__What to do__: Could you repeat the records shown below exactly as written?

******

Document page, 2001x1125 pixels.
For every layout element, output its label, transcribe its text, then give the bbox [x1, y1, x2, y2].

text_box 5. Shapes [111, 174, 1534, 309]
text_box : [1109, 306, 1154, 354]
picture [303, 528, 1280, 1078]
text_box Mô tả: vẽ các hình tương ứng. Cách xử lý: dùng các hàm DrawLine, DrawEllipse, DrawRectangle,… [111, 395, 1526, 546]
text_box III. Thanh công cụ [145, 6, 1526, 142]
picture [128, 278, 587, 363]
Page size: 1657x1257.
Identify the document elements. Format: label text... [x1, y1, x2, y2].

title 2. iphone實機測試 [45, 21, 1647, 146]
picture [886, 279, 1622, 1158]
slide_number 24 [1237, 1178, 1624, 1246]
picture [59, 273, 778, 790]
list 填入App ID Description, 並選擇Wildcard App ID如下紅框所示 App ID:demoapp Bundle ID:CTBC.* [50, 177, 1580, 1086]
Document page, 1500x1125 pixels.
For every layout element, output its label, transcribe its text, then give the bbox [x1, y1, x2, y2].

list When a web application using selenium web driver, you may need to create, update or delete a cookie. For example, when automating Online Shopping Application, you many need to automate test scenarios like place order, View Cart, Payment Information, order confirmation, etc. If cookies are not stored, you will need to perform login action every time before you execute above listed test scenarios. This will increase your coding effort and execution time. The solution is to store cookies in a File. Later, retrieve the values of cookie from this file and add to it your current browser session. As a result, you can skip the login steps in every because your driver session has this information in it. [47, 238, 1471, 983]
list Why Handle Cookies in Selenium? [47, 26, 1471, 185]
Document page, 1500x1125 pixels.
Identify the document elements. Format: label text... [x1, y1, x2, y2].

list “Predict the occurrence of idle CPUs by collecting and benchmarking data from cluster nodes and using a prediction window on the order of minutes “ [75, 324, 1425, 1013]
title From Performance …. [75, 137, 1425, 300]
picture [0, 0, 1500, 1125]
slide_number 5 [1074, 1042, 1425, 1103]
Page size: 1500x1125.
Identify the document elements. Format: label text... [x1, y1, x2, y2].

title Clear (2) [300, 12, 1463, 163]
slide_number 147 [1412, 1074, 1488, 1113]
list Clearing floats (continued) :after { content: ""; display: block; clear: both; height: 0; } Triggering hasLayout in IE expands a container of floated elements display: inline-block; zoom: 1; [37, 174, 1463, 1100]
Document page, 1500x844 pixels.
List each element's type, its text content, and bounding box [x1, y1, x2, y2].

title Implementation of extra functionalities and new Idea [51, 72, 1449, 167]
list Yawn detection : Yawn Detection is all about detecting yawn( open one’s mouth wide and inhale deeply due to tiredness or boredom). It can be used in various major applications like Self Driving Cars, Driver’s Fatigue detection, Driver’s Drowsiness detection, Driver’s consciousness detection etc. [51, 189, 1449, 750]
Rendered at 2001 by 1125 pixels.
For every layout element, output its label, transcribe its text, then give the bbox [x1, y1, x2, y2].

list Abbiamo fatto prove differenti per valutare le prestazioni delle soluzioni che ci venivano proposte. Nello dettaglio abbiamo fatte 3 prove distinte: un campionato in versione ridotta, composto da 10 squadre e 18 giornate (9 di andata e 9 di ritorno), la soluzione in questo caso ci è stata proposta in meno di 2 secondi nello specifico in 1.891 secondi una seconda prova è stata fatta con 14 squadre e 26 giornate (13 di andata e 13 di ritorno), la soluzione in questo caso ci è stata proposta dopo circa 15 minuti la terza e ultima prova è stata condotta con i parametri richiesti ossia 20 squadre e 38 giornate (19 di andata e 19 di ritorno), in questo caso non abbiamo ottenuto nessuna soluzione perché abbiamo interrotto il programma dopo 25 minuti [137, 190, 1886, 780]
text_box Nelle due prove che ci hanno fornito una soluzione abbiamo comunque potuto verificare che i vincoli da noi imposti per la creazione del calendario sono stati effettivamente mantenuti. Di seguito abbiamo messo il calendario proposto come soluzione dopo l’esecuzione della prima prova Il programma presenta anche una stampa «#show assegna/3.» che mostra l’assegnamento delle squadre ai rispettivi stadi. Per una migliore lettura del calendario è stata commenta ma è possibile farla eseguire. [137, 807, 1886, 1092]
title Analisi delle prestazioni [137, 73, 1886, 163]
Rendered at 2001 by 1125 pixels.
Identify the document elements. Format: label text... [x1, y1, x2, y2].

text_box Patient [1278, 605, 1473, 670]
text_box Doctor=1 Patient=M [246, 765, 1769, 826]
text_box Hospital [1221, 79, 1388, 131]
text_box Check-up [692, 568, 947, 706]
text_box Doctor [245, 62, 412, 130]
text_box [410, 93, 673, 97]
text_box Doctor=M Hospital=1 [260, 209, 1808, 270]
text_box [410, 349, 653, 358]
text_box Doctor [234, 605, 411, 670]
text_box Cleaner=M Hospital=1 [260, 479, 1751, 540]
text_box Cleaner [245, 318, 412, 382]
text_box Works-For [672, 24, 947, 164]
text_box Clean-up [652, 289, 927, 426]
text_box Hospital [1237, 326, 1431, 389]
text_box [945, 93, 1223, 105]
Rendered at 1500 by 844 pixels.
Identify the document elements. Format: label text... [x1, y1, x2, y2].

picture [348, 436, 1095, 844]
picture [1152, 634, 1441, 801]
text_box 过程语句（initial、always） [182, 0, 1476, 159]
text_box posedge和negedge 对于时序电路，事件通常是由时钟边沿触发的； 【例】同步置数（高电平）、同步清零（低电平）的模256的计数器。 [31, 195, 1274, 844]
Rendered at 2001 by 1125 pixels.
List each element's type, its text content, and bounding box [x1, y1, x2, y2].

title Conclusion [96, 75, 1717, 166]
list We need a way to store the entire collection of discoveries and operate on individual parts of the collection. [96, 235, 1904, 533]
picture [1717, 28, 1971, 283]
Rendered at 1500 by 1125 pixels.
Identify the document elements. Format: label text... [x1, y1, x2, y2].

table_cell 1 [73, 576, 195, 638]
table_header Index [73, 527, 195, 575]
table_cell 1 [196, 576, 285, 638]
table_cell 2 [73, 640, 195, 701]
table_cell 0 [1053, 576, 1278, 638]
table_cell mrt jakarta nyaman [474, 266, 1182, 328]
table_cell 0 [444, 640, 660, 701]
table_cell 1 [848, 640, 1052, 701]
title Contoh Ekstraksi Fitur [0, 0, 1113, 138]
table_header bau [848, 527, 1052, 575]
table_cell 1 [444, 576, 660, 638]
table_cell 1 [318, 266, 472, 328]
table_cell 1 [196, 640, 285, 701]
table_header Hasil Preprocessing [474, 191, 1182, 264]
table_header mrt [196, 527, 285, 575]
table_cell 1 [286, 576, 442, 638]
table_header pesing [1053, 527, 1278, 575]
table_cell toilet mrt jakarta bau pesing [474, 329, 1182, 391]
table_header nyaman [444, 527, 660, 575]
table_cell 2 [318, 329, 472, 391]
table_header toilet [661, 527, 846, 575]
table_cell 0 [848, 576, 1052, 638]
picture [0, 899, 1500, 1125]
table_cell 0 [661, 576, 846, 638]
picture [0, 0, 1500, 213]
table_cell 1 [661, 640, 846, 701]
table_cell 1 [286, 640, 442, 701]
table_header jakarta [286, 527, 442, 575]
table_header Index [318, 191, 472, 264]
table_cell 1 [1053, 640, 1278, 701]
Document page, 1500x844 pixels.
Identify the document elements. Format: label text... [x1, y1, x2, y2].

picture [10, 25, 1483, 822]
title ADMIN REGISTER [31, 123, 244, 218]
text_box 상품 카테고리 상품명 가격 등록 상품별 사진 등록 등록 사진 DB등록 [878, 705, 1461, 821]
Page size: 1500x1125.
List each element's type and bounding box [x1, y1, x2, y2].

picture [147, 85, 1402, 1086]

******

__Answer area__:
Document page, 2001x1125 pixels.
For every layout element, output its label, transcribe its text, then give the bbox [x1, y1, x2, y2].

text_box 5. Shapes [111, 174, 1534, 309]
text_box : [1109, 306, 1154, 354]
picture [303, 528, 1280, 1078]
text_box Mô tả: vẽ các hình tương ứng. Cách xử lý: dùng các hàm DrawLine, DrawEllipse, DrawRectangle,… [111, 395, 1526, 546]
text_box III. Thanh công cụ [145, 6, 1526, 142]
picture [128, 278, 587, 363]
Page size: 1657x1257.
Identify the document elements. Format: label text... [x1, y1, x2, y2].

title 2. iphone實機測試 [45, 21, 1647, 146]
picture [886, 279, 1622, 1158]
slide_number 24 [1237, 1178, 1624, 1246]
picture [59, 273, 778, 790]
list 填入App ID Description, 並選擇Wildcard App ID如下紅框所示 App ID:demoapp Bundle ID:CTBC.* [50, 177, 1580, 1086]
Document page, 1500x1125 pixels.
For every layout element, output its label, transcribe its text, then give the bbox [x1, y1, x2, y2].

list When a web application using selenium web driver, you may need to create, update or delete a cookie. For example, when automating Online Shopping Application, you many need to automate test scenarios like place order, View Cart, Payment Information, order confirmation, etc. If cookies are not stored, you will need to perform login action every time before you execute above listed test scenarios. This will increase your coding effort and execution time. The solution is to store cookies in a File. Later, retrieve the values of cookie from this file and add to it your current browser session. As a result, you can skip the login steps in every because your driver session has this information in it. [47, 238, 1471, 983]
list Why Handle Cookies in Selenium? [47, 26, 1471, 185]
Document page, 1500x1125 pixels.
Identify the document elements. Format: label text... [x1, y1, x2, y2].

list “Predict the occurrence of idle CPUs by collecting and benchmarking data from cluster nodes and using a prediction window on the order of minutes “ [75, 324, 1425, 1013]
title From Performance …. [75, 137, 1425, 300]
picture [0, 0, 1500, 1125]
slide_number 5 [1074, 1042, 1425, 1103]
Page size: 1500x1125.
Identify the document elements. Format: label text... [x1, y1, x2, y2].

title Clear (2) [300, 12, 1463, 163]
slide_number 147 [1412, 1074, 1488, 1113]
list Clearing floats (continued) :after { content: ""; display: block; clear: both; height: 0; } Triggering hasLayout in IE expands a container of floated elements display: inline-block; zoom: 1; [37, 174, 1463, 1100]
Document page, 1500x844 pixels.
List each element's type, its text content, and bounding box [x1, y1, x2, y2].

title Implementation of extra functionalities and new Idea [51, 72, 1449, 167]
list Yawn detection : Yawn Detection is all about detecting yawn( open one’s mouth wide and inhale deeply due to tiredness or boredom). It can be used in various major applications like Self Driving Cars, Driver’s Fatigue detection, Driver’s Drowsiness detection, Driver’s consciousness detection etc. [51, 189, 1449, 750]
Rendered at 2001 by 1125 pixels.
For every layout element, output its label, transcribe its text, then give the bbox [x1, y1, x2, y2].

list Abbiamo fatto prove differenti per valutare le prestazioni delle soluzioni che ci venivano proposte. Nello dettaglio abbiamo fatte 3 prove distinte: un campionato in versione ridotta, composto da 10 squadre e 18 giornate (9 di andata e 9 di ritorno), la soluzione in questo caso ci è stata proposta in meno di 2 secondi nello specifico in 1.891 secondi una seconda prova è stata fatta con 14 squadre e 26 giornate (13 di andata e 13 di ritorno), la soluzione in questo caso ci è stata proposta dopo circa 15 minuti la terza e ultima prova è stata condotta con i parametri richiesti ossia 20 squadre e 38 giornate (19 di andata e 19 di ritorno), in questo caso non abbiamo ottenuto nessuna soluzione perché abbiamo interrotto il programma dopo 25 minuti [137, 190, 1886, 780]
text_box Nelle due prove che ci hanno fornito una soluzione abbiamo comunque potuto verificare che i vincoli da noi imposti per la creazione del calendario sono stati effettivamente mantenuti. Di seguito abbiamo messo il calendario proposto come soluzione dopo l’esecuzione della prima prova Il programma presenta anche una stampa «#show assegna/3.» che mostra l’assegnamento delle squadre ai rispettivi stadi. Per una migliore lettura del calendario è stata commenta ma è possibile farla eseguire. [137, 807, 1886, 1092]
title Analisi delle prestazioni [137, 73, 1886, 163]
Rendered at 2001 by 1125 pixels.
Identify the document elements. Format: label text... [x1, y1, x2, y2].

text_box Patient [1278, 605, 1473, 670]
text_box Doctor=1 Patient=M [246, 765, 1769, 826]
text_box Hospital [1221, 79, 1388, 131]
text_box Check-up [692, 568, 947, 706]
text_box Doctor [245, 62, 412, 130]
text_box [410, 93, 673, 97]
text_box Doctor=M Hospital=1 [260, 209, 1808, 270]
text_box [410, 349, 653, 358]
text_box Doctor [234, 605, 411, 670]
text_box Cleaner=M Hospital=1 [260, 479, 1751, 540]
text_box Cleaner [245, 318, 412, 382]
text_box Works-For [672, 24, 947, 164]
text_box Clean-up [652, 289, 927, 426]
text_box Hospital [1237, 326, 1431, 389]
text_box [945, 93, 1223, 105]
Rendered at 1500 by 844 pixels.
Identify the document elements. Format: label text... [x1, y1, x2, y2].

picture [348, 436, 1095, 844]
picture [1152, 634, 1441, 801]
text_box 过程语句（initial、always） [182, 0, 1476, 159]
text_box posedge和negedge 对于时序电路，事件通常是由时钟边沿触发的； 【例】同步置数（高电平）、同步清零（低电平）的模256的计数器。 [31, 195, 1274, 844]
Rendered at 2001 by 1125 pixels.
List each element's type, its text content, and bounding box [x1, y1, x2, y2].

title Conclusion [96, 75, 1717, 166]
list We need a way to store the entire collection of discoveries and operate on individual parts of the collection. [96, 235, 1904, 533]
picture [1717, 28, 1971, 283]
Rendered at 1500 by 1125 pixels.
Identify the document elements. Format: label text... [x1, y1, x2, y2].

table_cell 1 [73, 576, 195, 638]
table_header Index [73, 527, 195, 575]
table_cell 1 [196, 576, 285, 638]
table_cell 2 [73, 640, 195, 701]
table_cell 0 [1053, 576, 1278, 638]
table_cell mrt jakarta nyaman [474, 266, 1182, 328]
table_cell 0 [444, 640, 660, 701]
table_cell 1 [848, 640, 1052, 701]
title Contoh Ekstraksi Fitur [0, 0, 1113, 138]
table_header bau [848, 527, 1052, 575]
table_cell 1 [444, 576, 660, 638]
table_cell 1 [318, 266, 472, 328]
table_cell 1 [196, 640, 285, 701]
table_header Hasil Preprocessing [474, 191, 1182, 264]
table_header mrt [196, 527, 285, 575]
table_cell 1 [286, 576, 442, 638]
table_header pesing [1053, 527, 1278, 575]
table_cell toilet mrt jakarta bau pesing [474, 329, 1182, 391]
table_header nyaman [444, 527, 660, 575]
table_cell 2 [318, 329, 472, 391]
table_header toilet [661, 527, 846, 575]
table_cell 0 [848, 576, 1052, 638]
picture [0, 899, 1500, 1125]
table_cell 0 [661, 576, 846, 638]
picture [0, 0, 1500, 213]
table_cell 1 [661, 640, 846, 701]
table_cell 1 [286, 640, 442, 701]
table_header jakarta [286, 527, 442, 575]
table_header Index [318, 191, 472, 264]
table_cell 1 [1053, 640, 1278, 701]
Document page, 1500x844 pixels.
Identify the document elements. Format: label text... [x1, y1, x2, y2].

picture [10, 25, 1483, 822]
title ADMIN REGISTER [31, 123, 244, 218]
text_box 상품 카테고리 상품명 가격 등록 상품별 사진 등록 등록 사진 DB등록 [878, 705, 1461, 821]
Page size: 1500x1125.
List each element's type and bounding box [x1, y1, x2, y2].

picture [147, 85, 1402, 1086]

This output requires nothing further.